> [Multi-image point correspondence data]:
━━━━━━━━━━━━━━━━
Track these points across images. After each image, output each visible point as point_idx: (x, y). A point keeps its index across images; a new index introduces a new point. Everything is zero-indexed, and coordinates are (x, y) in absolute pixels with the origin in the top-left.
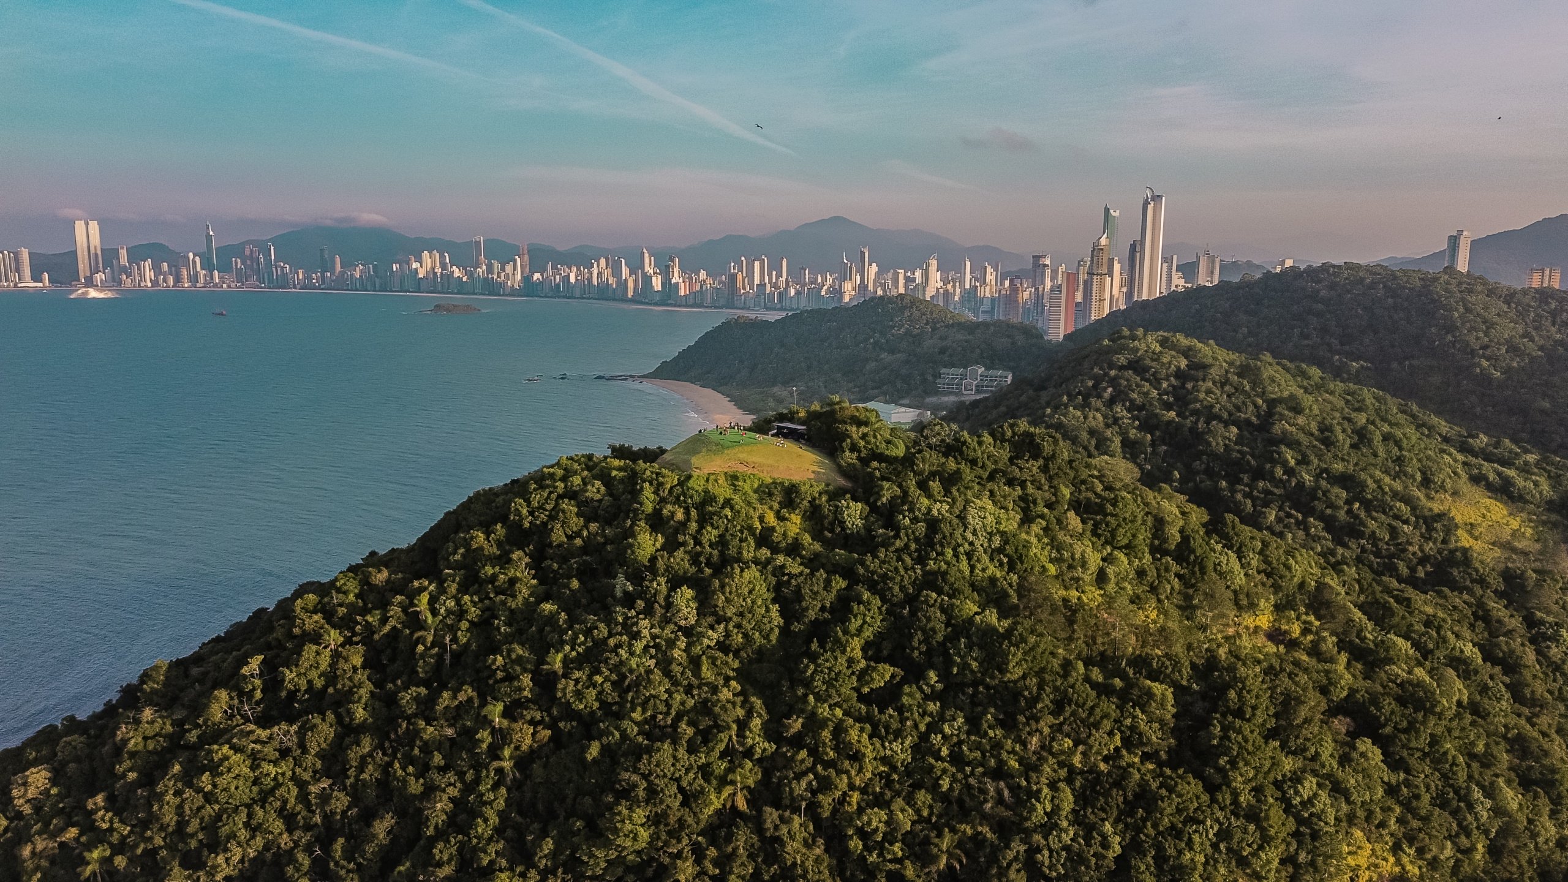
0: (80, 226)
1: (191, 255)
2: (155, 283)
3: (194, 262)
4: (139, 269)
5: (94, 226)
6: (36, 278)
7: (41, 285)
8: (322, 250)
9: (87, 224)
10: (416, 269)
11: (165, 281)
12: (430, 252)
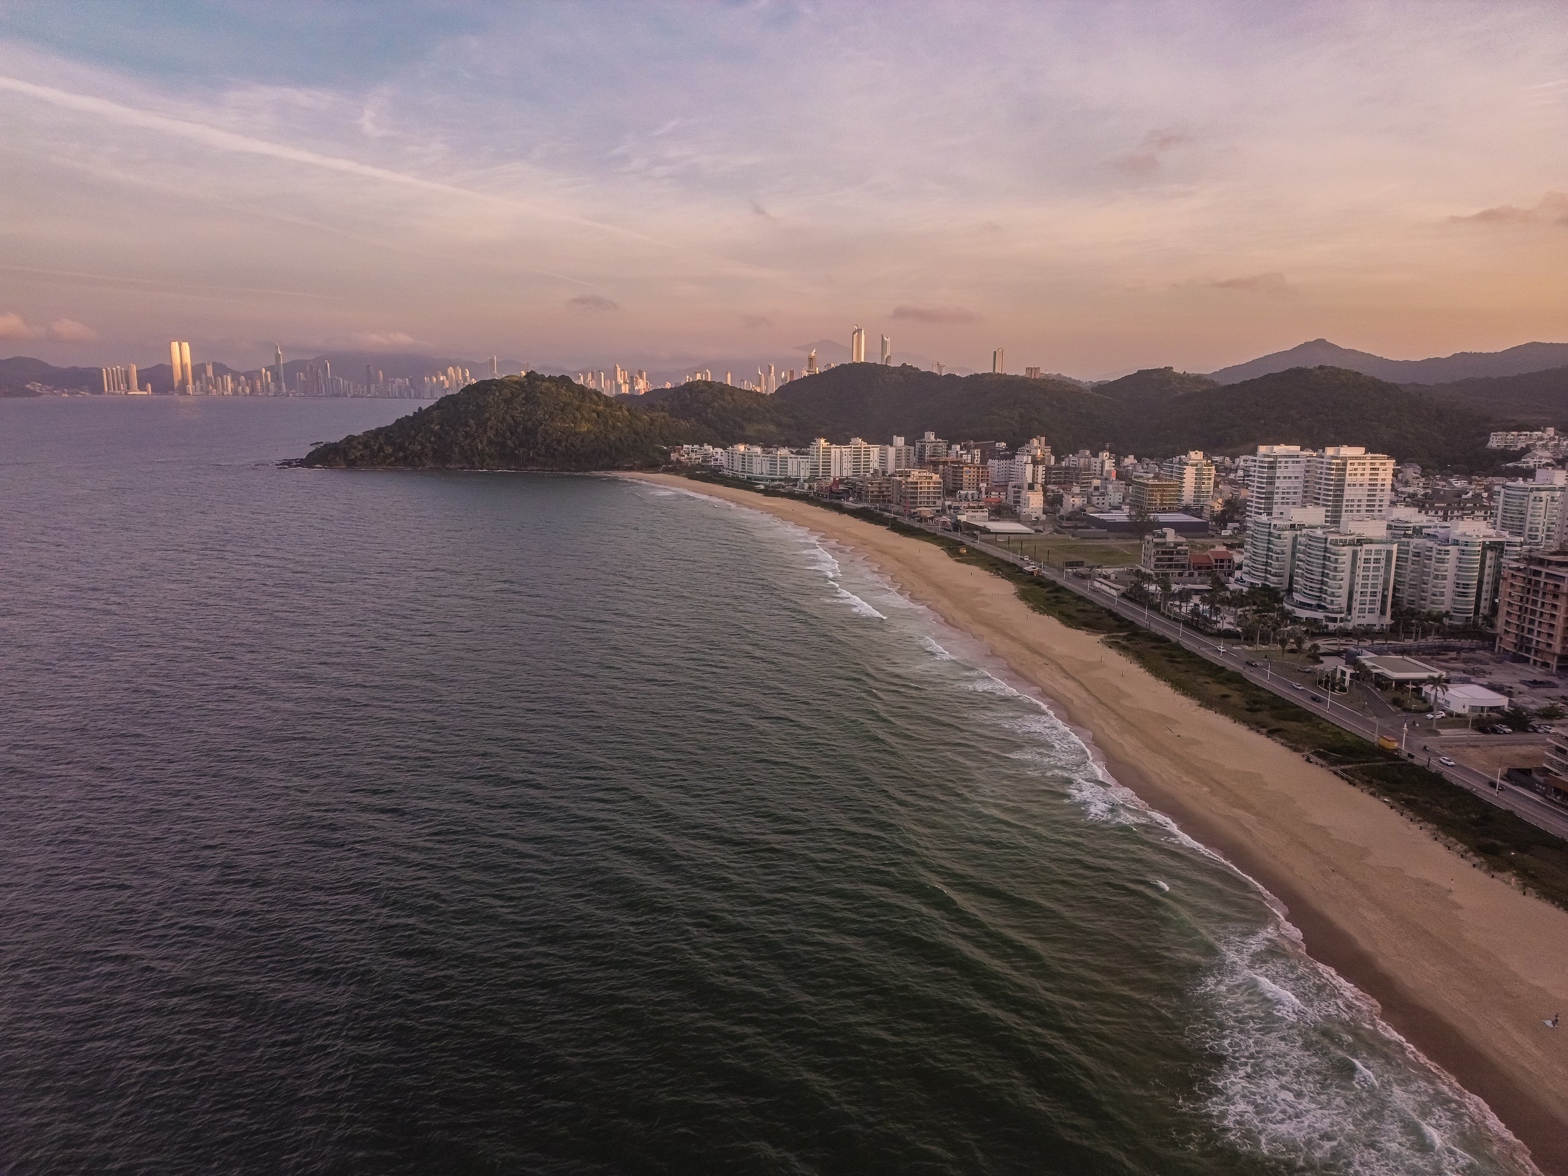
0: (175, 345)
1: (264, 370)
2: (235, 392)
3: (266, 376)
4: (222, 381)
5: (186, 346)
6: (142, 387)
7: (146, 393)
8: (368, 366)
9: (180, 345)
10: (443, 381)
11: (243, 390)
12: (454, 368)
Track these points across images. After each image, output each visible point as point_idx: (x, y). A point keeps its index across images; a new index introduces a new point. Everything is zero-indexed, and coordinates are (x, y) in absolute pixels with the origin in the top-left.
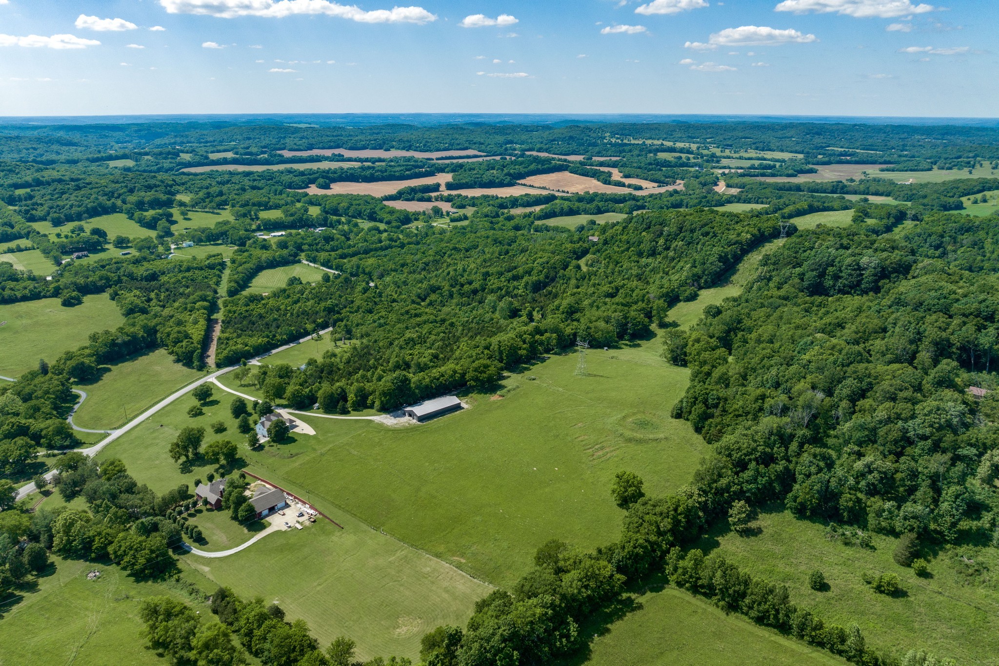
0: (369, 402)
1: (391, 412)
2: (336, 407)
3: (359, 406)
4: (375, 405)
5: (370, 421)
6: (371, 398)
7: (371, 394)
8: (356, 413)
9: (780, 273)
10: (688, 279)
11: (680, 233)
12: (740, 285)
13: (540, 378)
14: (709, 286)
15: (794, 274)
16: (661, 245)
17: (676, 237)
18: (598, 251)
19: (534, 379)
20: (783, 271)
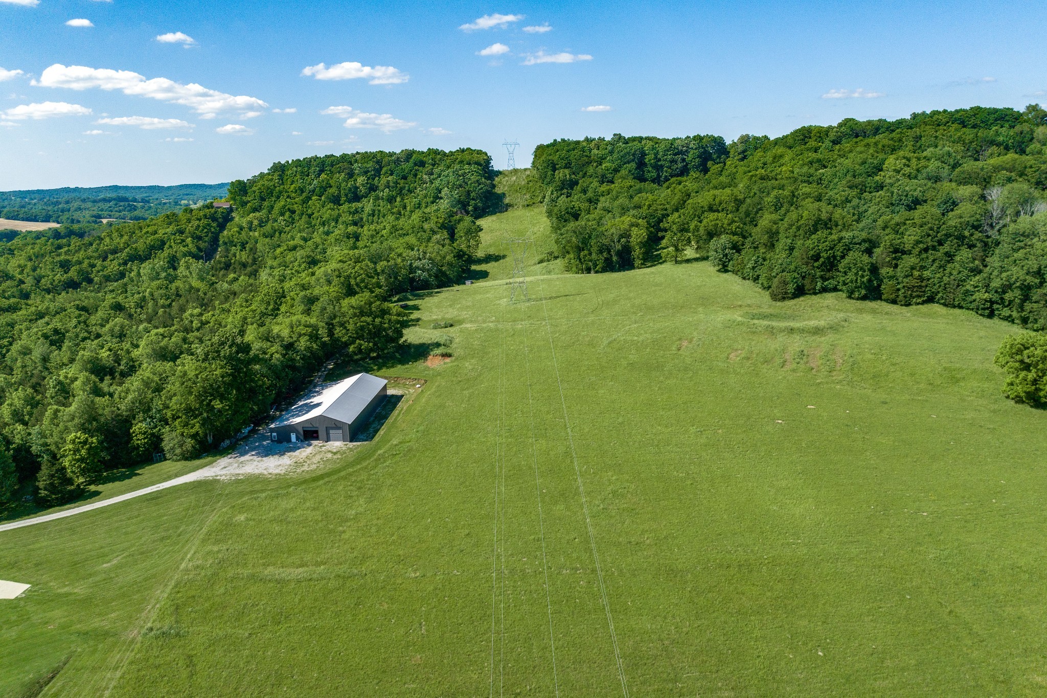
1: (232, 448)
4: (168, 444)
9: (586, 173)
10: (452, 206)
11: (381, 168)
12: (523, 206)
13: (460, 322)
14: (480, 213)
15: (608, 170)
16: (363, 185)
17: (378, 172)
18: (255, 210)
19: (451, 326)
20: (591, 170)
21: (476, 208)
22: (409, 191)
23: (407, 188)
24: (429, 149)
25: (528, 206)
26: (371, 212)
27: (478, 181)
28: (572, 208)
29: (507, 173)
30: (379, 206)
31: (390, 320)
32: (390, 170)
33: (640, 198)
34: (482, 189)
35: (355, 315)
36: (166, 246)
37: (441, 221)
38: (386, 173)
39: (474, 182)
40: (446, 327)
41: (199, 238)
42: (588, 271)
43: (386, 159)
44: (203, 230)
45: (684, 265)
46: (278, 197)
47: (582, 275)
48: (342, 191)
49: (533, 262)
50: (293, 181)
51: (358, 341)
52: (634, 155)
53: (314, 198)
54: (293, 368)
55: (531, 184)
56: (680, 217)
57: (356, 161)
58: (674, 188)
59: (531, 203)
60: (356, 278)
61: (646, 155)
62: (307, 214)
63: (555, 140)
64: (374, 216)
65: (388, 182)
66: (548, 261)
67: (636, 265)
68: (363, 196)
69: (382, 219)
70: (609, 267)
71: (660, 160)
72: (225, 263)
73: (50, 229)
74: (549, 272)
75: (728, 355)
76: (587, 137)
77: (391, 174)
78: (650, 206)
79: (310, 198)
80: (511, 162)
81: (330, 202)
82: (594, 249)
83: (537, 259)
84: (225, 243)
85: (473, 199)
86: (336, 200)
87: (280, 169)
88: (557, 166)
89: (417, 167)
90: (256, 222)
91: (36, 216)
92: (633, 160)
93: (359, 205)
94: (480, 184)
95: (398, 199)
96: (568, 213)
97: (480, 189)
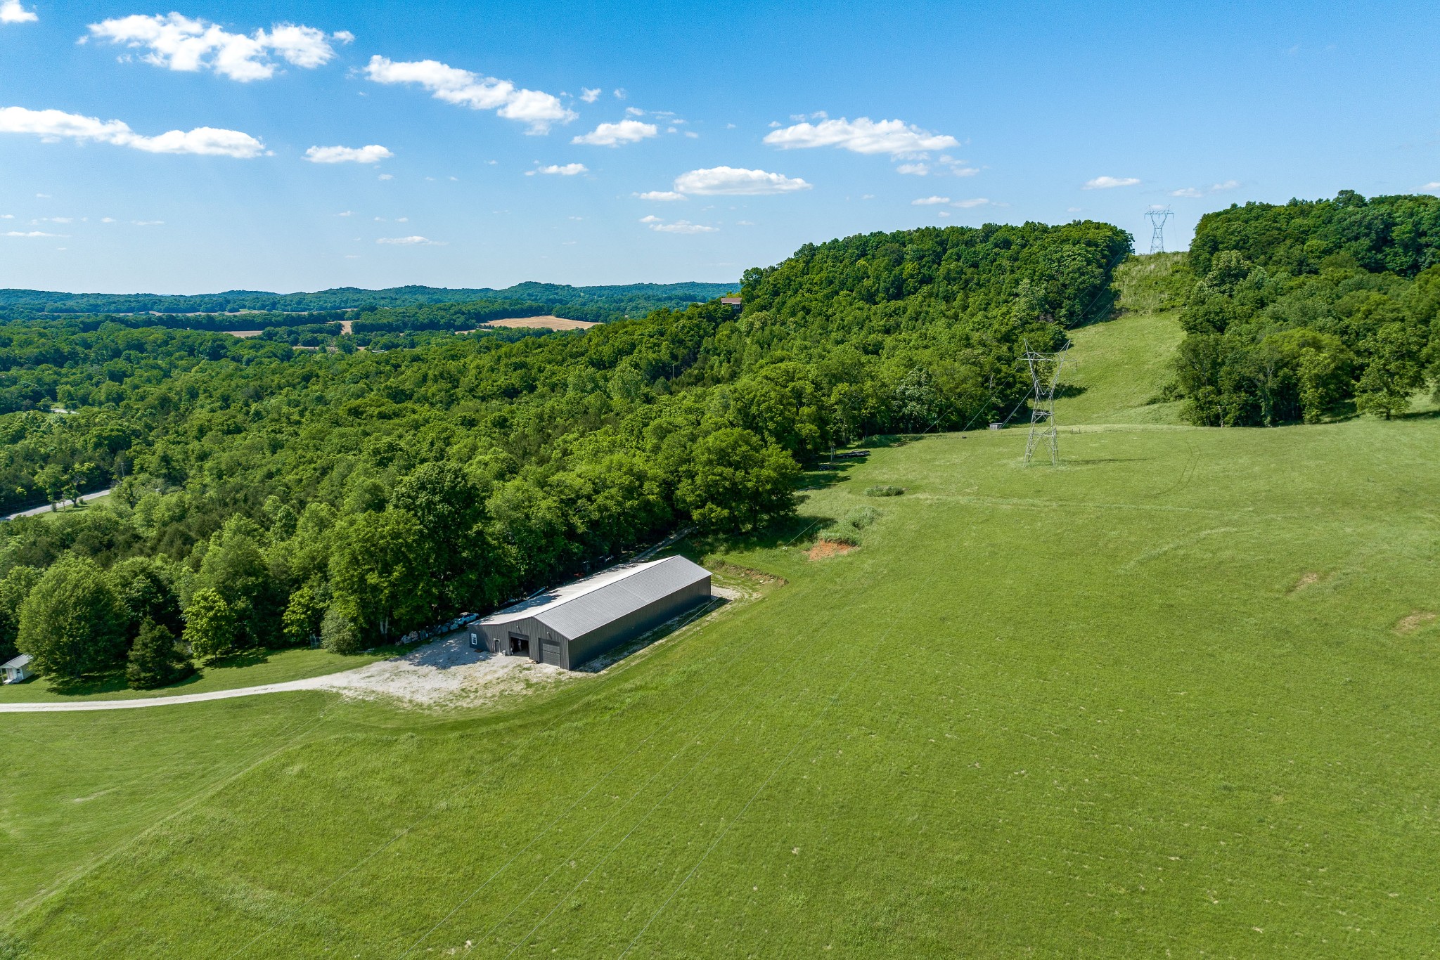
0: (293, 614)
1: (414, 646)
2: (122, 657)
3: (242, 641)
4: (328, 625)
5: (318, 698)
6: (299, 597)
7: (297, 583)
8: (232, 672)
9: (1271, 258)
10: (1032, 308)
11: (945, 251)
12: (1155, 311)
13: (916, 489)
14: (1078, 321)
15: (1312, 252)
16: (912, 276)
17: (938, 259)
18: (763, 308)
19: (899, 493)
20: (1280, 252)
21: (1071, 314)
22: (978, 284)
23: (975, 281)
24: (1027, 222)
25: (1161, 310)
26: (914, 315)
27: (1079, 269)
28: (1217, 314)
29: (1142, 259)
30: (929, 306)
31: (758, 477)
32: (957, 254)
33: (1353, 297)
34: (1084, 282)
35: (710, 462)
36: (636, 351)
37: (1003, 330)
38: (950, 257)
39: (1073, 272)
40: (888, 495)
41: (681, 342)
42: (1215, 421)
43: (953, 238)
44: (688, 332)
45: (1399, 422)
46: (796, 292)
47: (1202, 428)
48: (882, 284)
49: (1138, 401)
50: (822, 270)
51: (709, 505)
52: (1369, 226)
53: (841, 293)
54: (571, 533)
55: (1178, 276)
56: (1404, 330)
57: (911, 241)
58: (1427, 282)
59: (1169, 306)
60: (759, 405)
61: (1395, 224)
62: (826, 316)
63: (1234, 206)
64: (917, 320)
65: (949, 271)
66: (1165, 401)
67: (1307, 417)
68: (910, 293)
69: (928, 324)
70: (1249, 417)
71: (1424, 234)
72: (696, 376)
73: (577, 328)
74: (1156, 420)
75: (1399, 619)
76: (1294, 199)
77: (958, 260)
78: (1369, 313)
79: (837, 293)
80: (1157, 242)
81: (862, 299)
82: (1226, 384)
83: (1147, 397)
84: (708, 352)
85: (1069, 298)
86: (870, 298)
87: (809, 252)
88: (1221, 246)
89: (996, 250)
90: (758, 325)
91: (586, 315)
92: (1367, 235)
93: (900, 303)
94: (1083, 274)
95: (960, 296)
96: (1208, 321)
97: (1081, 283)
━━━━━━━━━━━━━━━━
> [WHAT THE TASK ASKS]: In the answer, the entries must appear exactly as above, without the images.

> [RESULT BELOW]:
Track these points across images. After each image, output each visible point as point_idx: (x, y). A point keeps its index across images; a new index introduces a new point. Everything is zero-indexed, and coordinates are (x, y) in absolute pixels with the origin in the top-left.
0: (80, 226)
1: (191, 255)
2: (155, 283)
3: (194, 262)
4: (139, 269)
5: (94, 226)
6: (36, 278)
7: (41, 285)
8: (322, 250)
9: (87, 224)
10: (416, 269)
11: (165, 281)
12: (430, 252)
0: (175, 345)
1: (264, 370)
2: (235, 392)
3: (266, 376)
4: (222, 381)
5: (186, 346)
6: (142, 387)
7: (146, 393)
8: (368, 366)
9: (180, 345)
10: (443, 381)
11: (243, 390)
12: (454, 368)
Track these points across images. After each image, output each visible point as point_idx: (x, y). A point keeps its index across images; a new index introduces a new point. Everything is zero-indexed, and coordinates are (x, y) in absolute pixels with the origin in the top-left.
0: (369, 402)
1: (391, 412)
2: (336, 407)
3: (359, 406)
4: (375, 405)
5: (370, 421)
6: (371, 398)
7: (371, 394)
8: (356, 413)
9: (780, 273)
10: (688, 279)
11: (680, 233)
12: (740, 285)
13: (540, 378)
14: (709, 286)
15: (794, 274)
16: (661, 245)
17: (676, 237)
18: (598, 251)
19: (534, 379)
20: (783, 271)
1: (232, 448)
4: (168, 444)
9: (586, 173)
10: (452, 206)
11: (381, 168)
12: (523, 206)
13: (460, 322)
14: (480, 213)
15: (608, 170)
16: (363, 185)
17: (378, 172)
18: (255, 210)
19: (451, 326)
20: (591, 170)
21: (476, 208)
22: (409, 191)
23: (407, 188)
24: (429, 149)
25: (528, 206)
26: (371, 212)
27: (478, 181)
28: (572, 208)
29: (507, 173)
30: (379, 206)
31: (390, 320)
32: (390, 170)
33: (640, 198)
34: (482, 189)
35: (355, 315)
36: (166, 246)
37: (441, 221)
38: (386, 173)
39: (474, 182)
40: (446, 327)
41: (199, 238)
42: (588, 271)
43: (386, 159)
44: (203, 230)
45: (684, 265)
46: (278, 197)
47: (582, 275)
48: (342, 191)
49: (533, 262)
50: (293, 181)
51: (358, 341)
52: (634, 155)
53: (314, 198)
54: (293, 368)
55: (531, 184)
56: (680, 217)
57: (356, 161)
58: (674, 188)
59: (531, 203)
60: (356, 278)
61: (646, 155)
62: (307, 214)
63: (555, 140)
64: (374, 216)
65: (388, 182)
66: (548, 261)
67: (636, 265)
68: (363, 196)
69: (382, 219)
70: (609, 267)
71: (660, 160)
72: (225, 263)
73: (50, 229)
74: (549, 272)
75: (728, 355)
76: (587, 137)
77: (391, 174)
78: (650, 206)
79: (310, 198)
80: (511, 162)
81: (330, 202)
82: (594, 249)
83: (537, 259)
84: (225, 243)
85: (473, 199)
86: (336, 200)
87: (280, 169)
88: (557, 166)
89: (417, 167)
90: (256, 222)
91: (36, 216)
92: (633, 160)
93: (359, 205)
94: (480, 184)
95: (398, 199)
96: (568, 213)
97: (480, 189)
0: (293, 614)
1: (414, 646)
2: (122, 657)
3: (242, 641)
4: (328, 625)
5: (318, 698)
6: (299, 597)
7: (297, 583)
8: (232, 672)
9: (1271, 258)
10: (1032, 308)
11: (945, 251)
12: (1155, 311)
13: (916, 489)
14: (1078, 321)
15: (1312, 252)
16: (912, 276)
17: (938, 259)
18: (763, 308)
19: (899, 493)
20: (1280, 252)
21: (1071, 314)
22: (978, 284)
23: (975, 281)
24: (1027, 222)
25: (1161, 310)
26: (914, 315)
27: (1079, 269)
28: (1217, 314)
29: (1142, 259)
30: (929, 306)
31: (758, 477)
32: (957, 254)
33: (1353, 297)
34: (1084, 282)
35: (710, 462)
36: (636, 351)
37: (1003, 330)
38: (950, 257)
39: (1073, 272)
40: (888, 495)
41: (681, 342)
42: (1215, 421)
43: (953, 238)
44: (688, 332)
45: (1399, 422)
46: (796, 292)
47: (1202, 428)
48: (882, 284)
49: (1138, 401)
50: (822, 270)
51: (709, 505)
52: (1369, 226)
53: (841, 293)
54: (571, 533)
55: (1178, 276)
56: (1404, 330)
57: (911, 241)
58: (1427, 282)
59: (1169, 306)
60: (759, 405)
61: (1395, 224)
62: (826, 316)
63: (1234, 206)
64: (917, 320)
65: (949, 271)
66: (1165, 401)
67: (1307, 417)
68: (910, 293)
69: (928, 324)
70: (1249, 417)
71: (1424, 234)
72: (696, 376)
73: (577, 328)
74: (1156, 420)
75: (1399, 619)
76: (1294, 199)
77: (958, 260)
78: (1369, 313)
79: (837, 293)
80: (1157, 242)
81: (862, 299)
82: (1226, 384)
83: (1147, 397)
84: (708, 352)
85: (1069, 298)
86: (870, 298)
87: (809, 252)
88: (1221, 246)
89: (996, 250)
90: (758, 325)
91: (586, 315)
92: (1367, 235)
93: (900, 303)
94: (1083, 274)
95: (960, 296)
96: (1208, 321)
97: (1081, 283)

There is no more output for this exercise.